9. The Starlink signal configuration multi-dimensional verification method as described in claim 8, characterized in that, The step of checking whether the positional deviation of the low point region data of the two long sides relative to the central axis of the rectangle is less than a preset pixel threshold also includes: Based on the starlink signal feature template, check whether the low point region data on the two long sides satisfy the symmetrical distribution characteristics on both sides of the central axis of the rectangle. If the symmetrical distribution characteristic is satisfied, the distribution rule verification result data that satisfies the positional symmetry condition will be output; otherwise, the distribution rule verification result data that does not satisfy the positional symmetry condition will be output.

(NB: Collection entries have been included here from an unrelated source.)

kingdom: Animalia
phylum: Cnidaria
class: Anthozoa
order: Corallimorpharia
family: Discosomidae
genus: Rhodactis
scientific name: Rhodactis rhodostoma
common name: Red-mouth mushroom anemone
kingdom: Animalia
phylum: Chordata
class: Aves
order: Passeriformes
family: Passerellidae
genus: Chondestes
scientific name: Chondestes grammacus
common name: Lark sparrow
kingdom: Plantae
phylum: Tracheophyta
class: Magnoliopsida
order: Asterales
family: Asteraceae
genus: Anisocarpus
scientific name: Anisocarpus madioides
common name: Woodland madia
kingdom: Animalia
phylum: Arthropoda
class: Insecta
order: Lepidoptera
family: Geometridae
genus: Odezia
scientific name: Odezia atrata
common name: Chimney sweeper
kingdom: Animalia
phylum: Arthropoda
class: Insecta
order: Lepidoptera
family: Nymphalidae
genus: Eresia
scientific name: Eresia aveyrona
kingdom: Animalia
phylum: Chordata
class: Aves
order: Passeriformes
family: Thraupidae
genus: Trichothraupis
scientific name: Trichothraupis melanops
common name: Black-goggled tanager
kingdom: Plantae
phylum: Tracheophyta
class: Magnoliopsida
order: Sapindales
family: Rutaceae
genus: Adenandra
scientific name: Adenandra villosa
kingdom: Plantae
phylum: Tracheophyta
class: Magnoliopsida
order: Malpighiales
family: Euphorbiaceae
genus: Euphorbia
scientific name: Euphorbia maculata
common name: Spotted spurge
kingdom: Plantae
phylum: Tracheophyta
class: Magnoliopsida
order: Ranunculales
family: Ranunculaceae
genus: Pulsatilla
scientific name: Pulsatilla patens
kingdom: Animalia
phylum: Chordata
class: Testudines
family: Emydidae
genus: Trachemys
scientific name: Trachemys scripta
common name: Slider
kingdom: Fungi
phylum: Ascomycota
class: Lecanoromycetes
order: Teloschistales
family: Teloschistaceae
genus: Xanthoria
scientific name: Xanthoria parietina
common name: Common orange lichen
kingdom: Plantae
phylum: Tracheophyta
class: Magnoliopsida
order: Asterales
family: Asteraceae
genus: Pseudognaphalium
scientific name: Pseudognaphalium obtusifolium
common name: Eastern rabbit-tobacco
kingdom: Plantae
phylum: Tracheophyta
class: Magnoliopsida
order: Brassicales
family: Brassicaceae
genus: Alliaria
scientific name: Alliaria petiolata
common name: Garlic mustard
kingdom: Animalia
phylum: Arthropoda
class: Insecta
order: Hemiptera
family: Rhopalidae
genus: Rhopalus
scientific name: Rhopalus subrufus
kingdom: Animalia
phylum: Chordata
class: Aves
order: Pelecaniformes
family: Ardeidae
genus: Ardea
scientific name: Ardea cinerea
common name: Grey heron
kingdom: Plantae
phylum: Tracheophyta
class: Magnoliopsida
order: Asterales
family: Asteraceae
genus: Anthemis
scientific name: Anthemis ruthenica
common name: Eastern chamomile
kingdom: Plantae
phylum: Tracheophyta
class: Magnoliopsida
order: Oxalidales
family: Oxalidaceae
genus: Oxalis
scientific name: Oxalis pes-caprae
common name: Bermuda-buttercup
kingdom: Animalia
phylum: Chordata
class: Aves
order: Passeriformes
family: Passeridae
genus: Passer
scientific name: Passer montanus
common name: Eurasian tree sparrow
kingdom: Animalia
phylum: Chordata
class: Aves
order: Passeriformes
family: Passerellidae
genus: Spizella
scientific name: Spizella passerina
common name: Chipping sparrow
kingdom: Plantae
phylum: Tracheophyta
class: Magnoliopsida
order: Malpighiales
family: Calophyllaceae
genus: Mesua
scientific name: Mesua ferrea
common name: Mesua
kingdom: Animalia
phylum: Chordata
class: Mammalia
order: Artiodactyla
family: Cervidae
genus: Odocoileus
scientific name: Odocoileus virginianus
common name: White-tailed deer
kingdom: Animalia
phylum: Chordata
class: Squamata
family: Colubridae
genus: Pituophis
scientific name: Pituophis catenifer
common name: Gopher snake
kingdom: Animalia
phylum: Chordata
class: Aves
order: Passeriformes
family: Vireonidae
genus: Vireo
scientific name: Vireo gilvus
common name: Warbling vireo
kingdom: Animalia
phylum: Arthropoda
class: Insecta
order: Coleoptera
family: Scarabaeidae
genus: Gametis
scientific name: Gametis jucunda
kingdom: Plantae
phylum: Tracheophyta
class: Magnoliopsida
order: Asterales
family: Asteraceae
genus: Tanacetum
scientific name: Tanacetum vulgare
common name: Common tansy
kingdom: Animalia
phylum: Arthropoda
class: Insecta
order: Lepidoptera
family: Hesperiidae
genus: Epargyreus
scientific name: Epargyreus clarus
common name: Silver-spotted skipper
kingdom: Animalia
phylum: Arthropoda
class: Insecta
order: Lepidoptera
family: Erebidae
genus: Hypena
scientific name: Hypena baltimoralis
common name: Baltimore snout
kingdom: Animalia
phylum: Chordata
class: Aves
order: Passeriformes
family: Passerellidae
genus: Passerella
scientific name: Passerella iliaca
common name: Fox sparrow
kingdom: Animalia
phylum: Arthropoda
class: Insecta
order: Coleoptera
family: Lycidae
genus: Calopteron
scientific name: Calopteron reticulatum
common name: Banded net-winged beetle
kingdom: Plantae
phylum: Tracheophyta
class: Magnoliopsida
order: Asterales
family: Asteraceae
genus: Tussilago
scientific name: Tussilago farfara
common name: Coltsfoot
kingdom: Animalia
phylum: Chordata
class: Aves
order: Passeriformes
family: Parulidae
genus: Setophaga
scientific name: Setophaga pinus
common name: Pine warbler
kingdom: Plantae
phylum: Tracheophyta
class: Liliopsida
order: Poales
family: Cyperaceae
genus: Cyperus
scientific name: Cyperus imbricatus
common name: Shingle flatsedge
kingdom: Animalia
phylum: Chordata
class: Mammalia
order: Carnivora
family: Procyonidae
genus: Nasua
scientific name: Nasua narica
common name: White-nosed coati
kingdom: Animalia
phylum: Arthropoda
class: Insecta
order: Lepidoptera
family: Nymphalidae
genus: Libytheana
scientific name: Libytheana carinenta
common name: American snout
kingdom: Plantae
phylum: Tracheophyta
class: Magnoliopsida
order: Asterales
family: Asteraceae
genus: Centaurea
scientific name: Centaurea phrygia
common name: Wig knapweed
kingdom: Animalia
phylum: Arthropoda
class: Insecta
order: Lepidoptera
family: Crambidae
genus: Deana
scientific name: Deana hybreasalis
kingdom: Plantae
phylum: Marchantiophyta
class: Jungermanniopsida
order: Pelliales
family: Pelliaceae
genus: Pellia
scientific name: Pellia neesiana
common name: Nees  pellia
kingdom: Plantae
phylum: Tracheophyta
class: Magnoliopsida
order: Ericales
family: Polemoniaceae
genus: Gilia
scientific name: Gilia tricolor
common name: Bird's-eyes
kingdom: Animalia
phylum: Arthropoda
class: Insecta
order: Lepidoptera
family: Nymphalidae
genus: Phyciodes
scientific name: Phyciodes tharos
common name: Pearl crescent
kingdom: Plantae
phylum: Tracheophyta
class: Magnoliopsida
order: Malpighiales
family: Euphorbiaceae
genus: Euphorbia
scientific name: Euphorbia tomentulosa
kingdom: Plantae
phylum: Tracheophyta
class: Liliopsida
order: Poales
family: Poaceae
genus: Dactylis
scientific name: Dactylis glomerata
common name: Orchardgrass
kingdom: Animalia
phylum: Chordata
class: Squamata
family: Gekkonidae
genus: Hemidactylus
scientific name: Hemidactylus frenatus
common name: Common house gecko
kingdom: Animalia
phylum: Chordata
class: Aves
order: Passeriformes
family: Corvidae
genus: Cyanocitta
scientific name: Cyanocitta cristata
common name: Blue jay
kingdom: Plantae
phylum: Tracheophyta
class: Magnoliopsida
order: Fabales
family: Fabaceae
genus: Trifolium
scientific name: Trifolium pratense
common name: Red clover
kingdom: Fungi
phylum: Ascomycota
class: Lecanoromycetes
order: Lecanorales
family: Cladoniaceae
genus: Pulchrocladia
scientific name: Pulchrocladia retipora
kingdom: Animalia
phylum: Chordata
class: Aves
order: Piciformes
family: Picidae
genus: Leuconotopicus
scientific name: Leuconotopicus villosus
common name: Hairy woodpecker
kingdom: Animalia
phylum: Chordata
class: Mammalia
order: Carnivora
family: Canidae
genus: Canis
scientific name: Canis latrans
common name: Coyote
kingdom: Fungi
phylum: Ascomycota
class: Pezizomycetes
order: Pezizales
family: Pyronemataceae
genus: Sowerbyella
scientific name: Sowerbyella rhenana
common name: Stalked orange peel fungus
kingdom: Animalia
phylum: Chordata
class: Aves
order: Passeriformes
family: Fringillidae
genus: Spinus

10. A multi-dimensional verification system for Starlink signal configuration, characterized in that, The Starlink signal configuration multi-dimensional verification system includes: a memory, a processor, and a Starlink signal configuration multi-dimensional verification program stored in the memory and executable on the processor, wherein the Starlink signal configuration multi-dimensional verification program is configured to implement the steps of the Starlink signal configuration multi-dimensional verification method as described in any one of claims 1 to 9.